A project log for Well well

Monitoring the monitor that monitors the well

darrin-bDarrin B 06/13/2022 at 17:040 Comments

This section spans about two months of work. It took that long because I wanted to get the job done with the tools that were on hand.

Without going in to excessive detail about the reasoning, I picked a Z8 dev board to take the first look at the signal. Over the course of a few weeks, my code went from a for(;;) loop watching an I/O pin to two timers linked to the DMA controller. In the end, the latency and resolution were both reduced to a single clock cycle. I used the "gated" mode of the timer, one timer running while the I/O pin was at the high level and the other running while low. The timer's interrupt would be triggered when the timer's gate signal went to the inactive state, or when the timer reached its' stop value.
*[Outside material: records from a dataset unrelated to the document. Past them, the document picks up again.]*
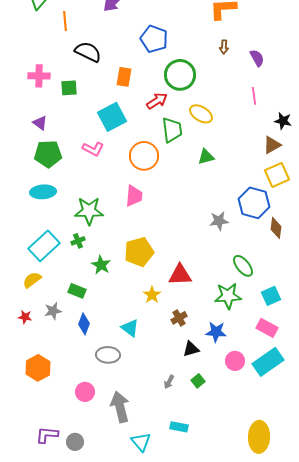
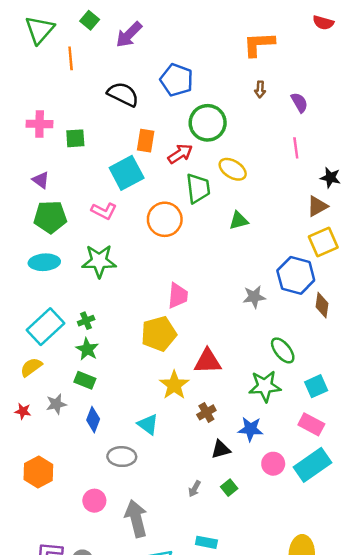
black semicircle: (88, 52) -> (123, 94), moved
orange rectangle: (124, 77) -> (146, 141), moved
pink trapezoid: (134, 196) -> (178, 296), moved
green star: (89, 211) -> (99, 261), moved
green star: (101, 265) -> (87, 349), moved
yellow star: (152, 295) -> (174, 385), size x1.4

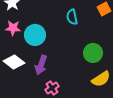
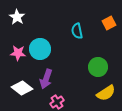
pink star: (13, 28) -> (18, 53), moved
white diamond: (14, 62) -> (22, 88), moved

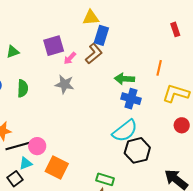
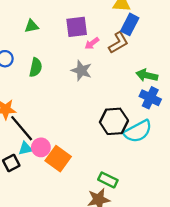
black line: (19, 146) -> (22, 128), turned 56
pink circle: (37, 146) -> (41, 147), moved
black hexagon: (137, 150) -> (114, 121), moved

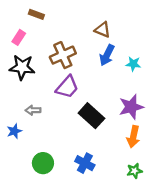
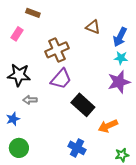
blue arrow: (107, 55) -> (120, 37), moved
black star: (22, 67) -> (19, 75), moved
purple star: (131, 107) -> (119, 82), moved
orange arrow: (133, 137) -> (108, 126), moved, turned 54
green circle: (43, 163) -> (19, 148), moved

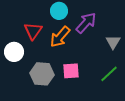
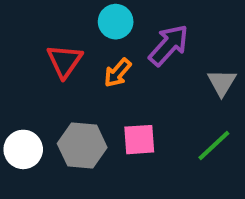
orange arrow: (60, 37) -> (118, 73), size x0.7
white circle: (14, 52) -> (23, 149), moved

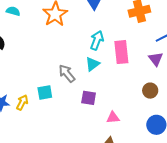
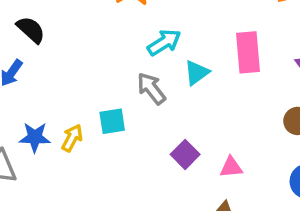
cyan arrow: (97, 40) -> (164, 42), moved, turned 36
purple square: (89, 98) -> (185, 154), moved, turned 35

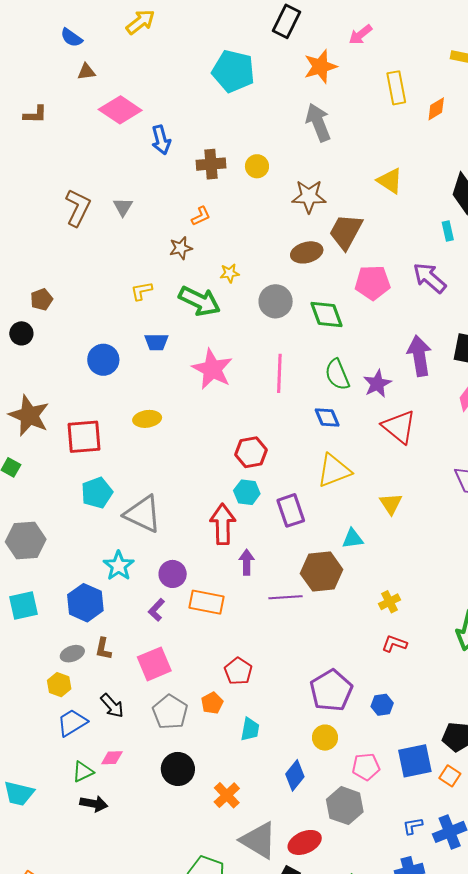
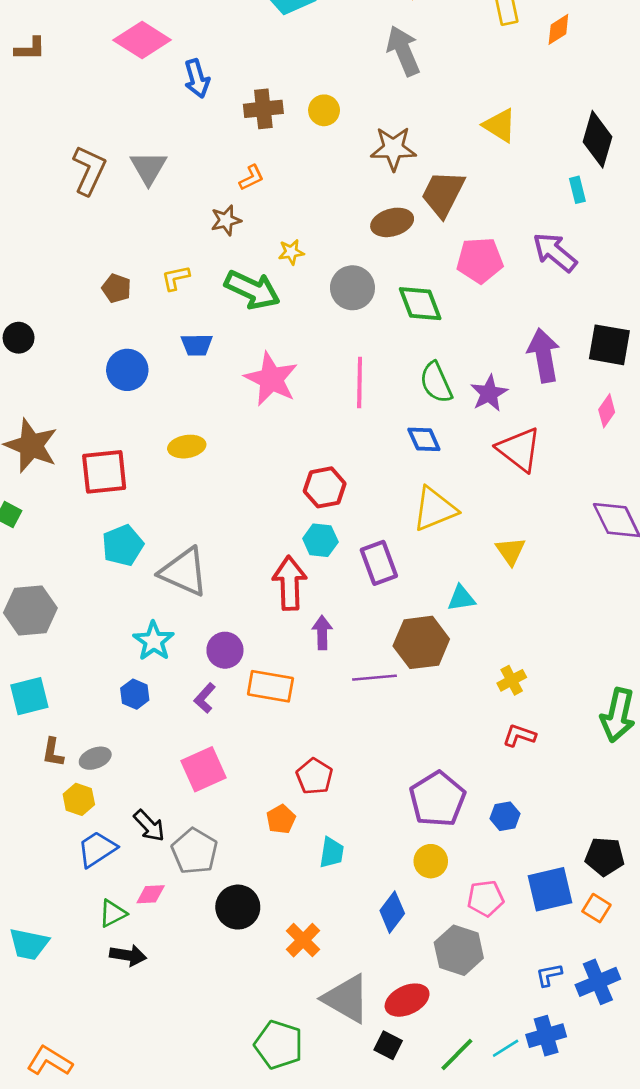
gray triangle: (123, 207) -> (148, 168), size x1.4
brown pentagon: (42, 300) -> (116, 288), moved, turned -30
blue hexagon: (85, 603) -> (135, 694), moved, size x0.6
brown L-shape: (103, 649) -> (53, 752), moved
gray pentagon: (170, 712) -> (195, 851), moved

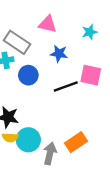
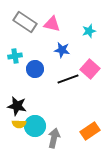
gray rectangle: (17, 42) -> (25, 22), moved
pink square: (91, 75) -> (90, 69), turned 30
orange rectangle: (76, 142) -> (90, 131), moved

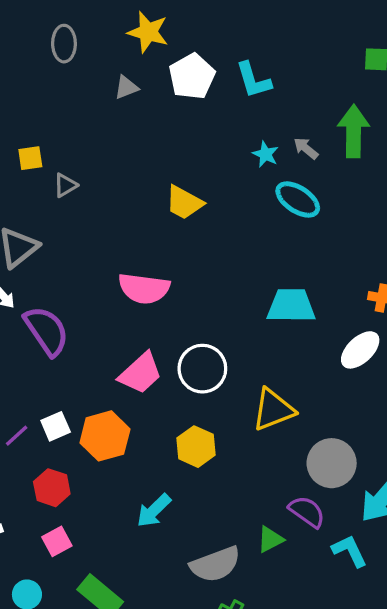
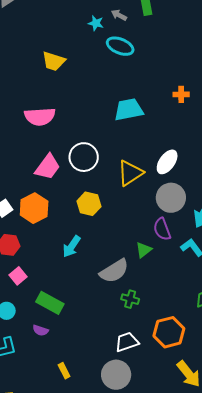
white ellipse: (360, 350) -> (167, 162), moved
purple semicircle: (307, 512) -> (162, 229), turned -135

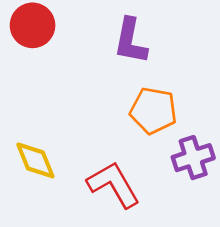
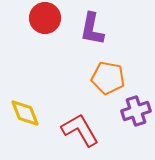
red circle: (33, 25) -> (45, 18), moved

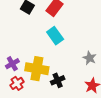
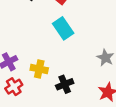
yellow cross: (37, 69) -> (39, 69), size x0.6

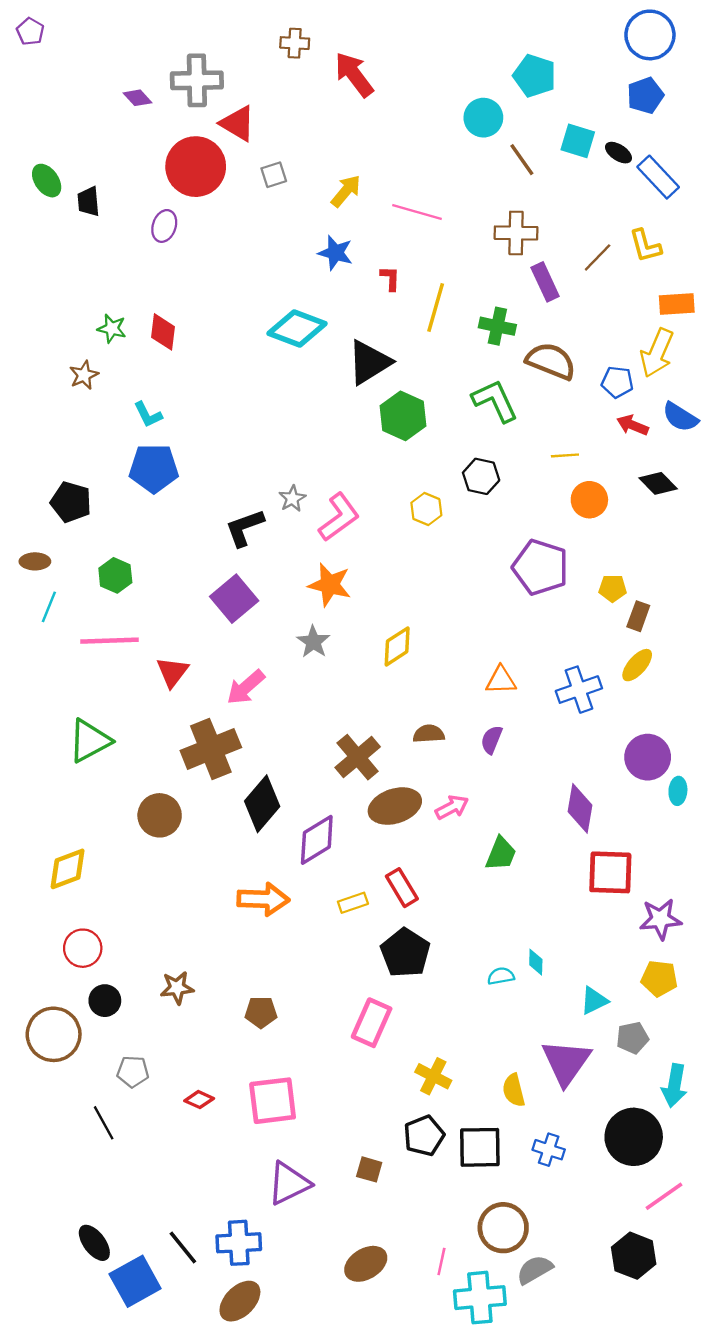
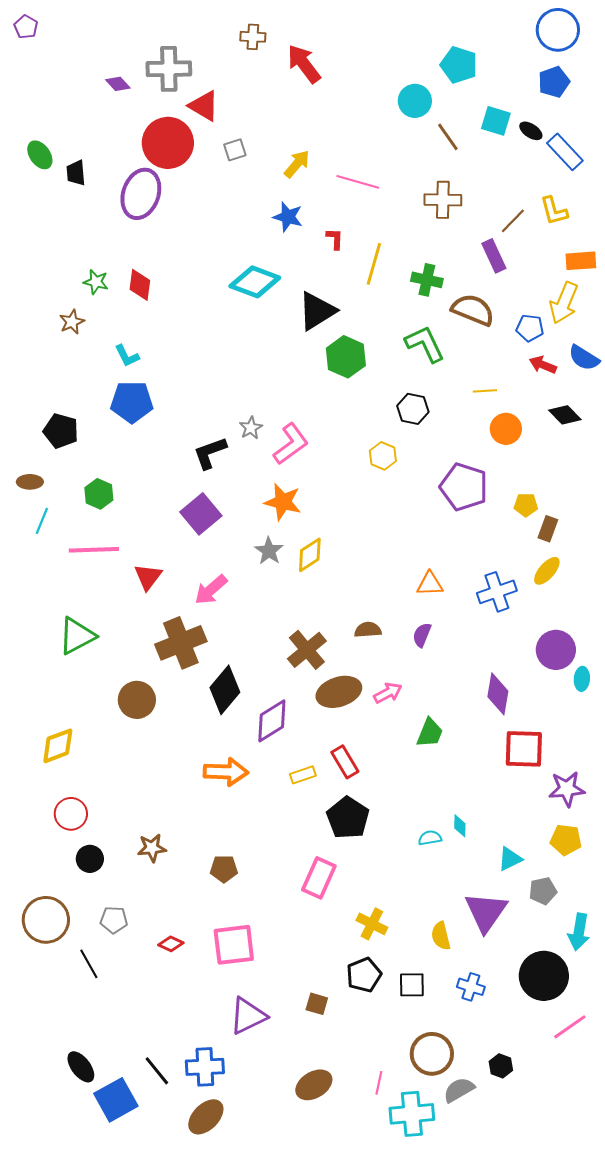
purple ellipse: (164, 226) -> (141, 194), size x1.8
purple rectangle: (545, 282) -> (494, 256), moved
yellow hexagon: (426, 509) -> (383, 456), moved
yellow diamond: (397, 646) -> (310, 555), moved
brown circle: (54, 1034) -> (46, 920), moved
black square: (480, 1147) -> (412, 985), size x0.7
black hexagon: (634, 1256) -> (501, 1066), moved, size x0.6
Also, at that moment, the timer's count value would be stored in the DMA buffer. When a DMA interrupt triggered, the buffer's contents would be sent to the workstation via RS-232. There's a race-condition or two, but there are also periodic 150 mSec. pauses in the input signal, so there should be adequate time to transmit the bits. Now what?

My first step was to convert the clock-cycle counts into something I could display in GNUPlot, but seconds of data with 50 nSec. resolution became unmanagable. Enter PulseView and VCD file format. With a little bit of Ruby to convert the captured data to an acceptably formatted VCD, I can finally begin reverse engineering.